[Dataset content]

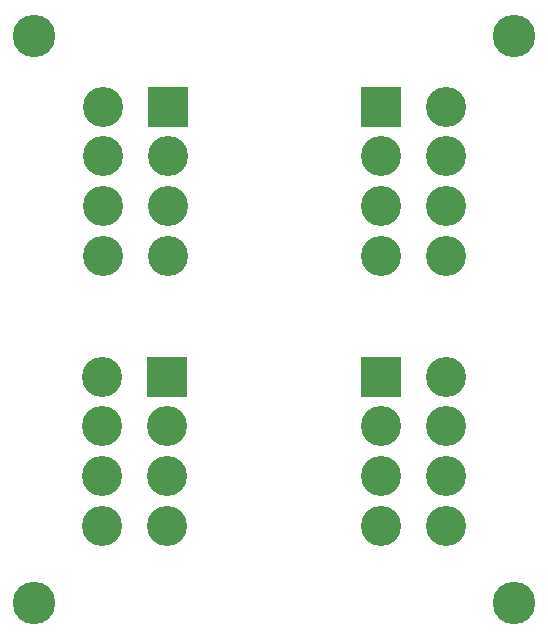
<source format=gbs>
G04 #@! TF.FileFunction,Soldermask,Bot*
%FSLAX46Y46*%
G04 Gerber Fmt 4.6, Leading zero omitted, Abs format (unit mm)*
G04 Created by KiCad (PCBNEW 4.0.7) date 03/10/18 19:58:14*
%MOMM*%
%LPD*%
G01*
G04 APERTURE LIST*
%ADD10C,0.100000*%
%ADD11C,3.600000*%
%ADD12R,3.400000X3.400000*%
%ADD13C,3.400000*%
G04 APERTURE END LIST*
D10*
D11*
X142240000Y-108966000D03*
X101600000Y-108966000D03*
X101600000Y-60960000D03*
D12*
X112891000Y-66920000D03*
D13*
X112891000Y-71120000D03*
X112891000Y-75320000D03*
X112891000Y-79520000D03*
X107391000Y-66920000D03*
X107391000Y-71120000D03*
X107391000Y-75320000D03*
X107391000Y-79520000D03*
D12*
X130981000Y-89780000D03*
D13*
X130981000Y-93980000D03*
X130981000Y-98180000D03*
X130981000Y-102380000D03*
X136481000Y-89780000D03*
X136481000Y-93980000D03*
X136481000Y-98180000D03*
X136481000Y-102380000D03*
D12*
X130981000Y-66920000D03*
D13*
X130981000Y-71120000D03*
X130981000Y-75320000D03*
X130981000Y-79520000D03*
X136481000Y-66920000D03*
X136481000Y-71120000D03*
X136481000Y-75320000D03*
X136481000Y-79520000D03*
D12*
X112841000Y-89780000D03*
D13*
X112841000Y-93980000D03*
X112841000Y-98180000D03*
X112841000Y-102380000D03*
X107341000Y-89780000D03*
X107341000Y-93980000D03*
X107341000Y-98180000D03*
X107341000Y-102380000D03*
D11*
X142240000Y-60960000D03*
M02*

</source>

[/Dataset content]
[Dataset content]

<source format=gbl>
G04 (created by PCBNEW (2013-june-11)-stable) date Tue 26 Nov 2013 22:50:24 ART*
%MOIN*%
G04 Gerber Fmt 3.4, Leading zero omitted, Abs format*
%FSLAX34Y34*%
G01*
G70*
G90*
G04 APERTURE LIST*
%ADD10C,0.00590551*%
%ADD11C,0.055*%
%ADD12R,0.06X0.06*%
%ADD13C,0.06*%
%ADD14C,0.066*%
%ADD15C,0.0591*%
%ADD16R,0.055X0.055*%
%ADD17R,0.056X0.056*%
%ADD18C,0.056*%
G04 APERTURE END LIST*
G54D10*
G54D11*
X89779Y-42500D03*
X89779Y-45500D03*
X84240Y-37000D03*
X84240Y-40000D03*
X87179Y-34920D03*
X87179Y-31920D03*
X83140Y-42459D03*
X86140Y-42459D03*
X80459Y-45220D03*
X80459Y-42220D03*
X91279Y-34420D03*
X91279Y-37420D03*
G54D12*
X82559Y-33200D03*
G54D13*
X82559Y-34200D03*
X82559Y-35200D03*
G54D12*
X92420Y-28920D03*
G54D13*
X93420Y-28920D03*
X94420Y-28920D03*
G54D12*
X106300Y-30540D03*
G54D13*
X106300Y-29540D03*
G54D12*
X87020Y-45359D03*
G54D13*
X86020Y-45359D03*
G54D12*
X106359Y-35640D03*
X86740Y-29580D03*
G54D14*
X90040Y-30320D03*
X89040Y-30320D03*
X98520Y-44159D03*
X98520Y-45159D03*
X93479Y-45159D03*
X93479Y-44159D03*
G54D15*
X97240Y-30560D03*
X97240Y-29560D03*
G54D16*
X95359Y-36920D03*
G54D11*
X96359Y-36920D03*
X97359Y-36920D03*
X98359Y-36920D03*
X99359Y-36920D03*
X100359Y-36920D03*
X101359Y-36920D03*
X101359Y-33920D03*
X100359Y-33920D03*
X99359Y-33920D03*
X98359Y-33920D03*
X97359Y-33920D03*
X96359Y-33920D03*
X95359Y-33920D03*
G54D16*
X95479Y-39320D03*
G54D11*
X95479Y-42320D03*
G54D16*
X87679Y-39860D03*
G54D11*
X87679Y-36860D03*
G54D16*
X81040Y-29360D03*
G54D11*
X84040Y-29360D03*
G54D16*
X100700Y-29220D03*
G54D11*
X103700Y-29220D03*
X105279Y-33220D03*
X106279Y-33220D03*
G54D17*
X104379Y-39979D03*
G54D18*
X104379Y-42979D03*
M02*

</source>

[/Dataset content]

What the exercise asks |
Repeat the entries above verbatim, but only from the line that has "<source format=gbs>" down to the line that has "X101600000Y-108966000D03*", inclusive.

Reply to the exercise |
<source format=gbs>
G04 #@! TF.FileFunction,Soldermask,Bot*
%FSLAX46Y46*%
G04 Gerber Fmt 4.6, Leading zero omitted, Abs format (unit mm)*
G04 Created by KiCad (PCBNEW 4.0.7) date 03/10/18 19:58:14*
%MOMM*%
%LPD*%
G01*
G04 APERTURE LIST*
%ADD10C,0.100000*%
%ADD11C,3.600000*%
%ADD12R,3.400000X3.400000*%
%ADD13C,3.400000*%
G04 APERTURE END LIST*
D10*
D11*
X142240000Y-108966000D03*
X101600000Y-108966000D03*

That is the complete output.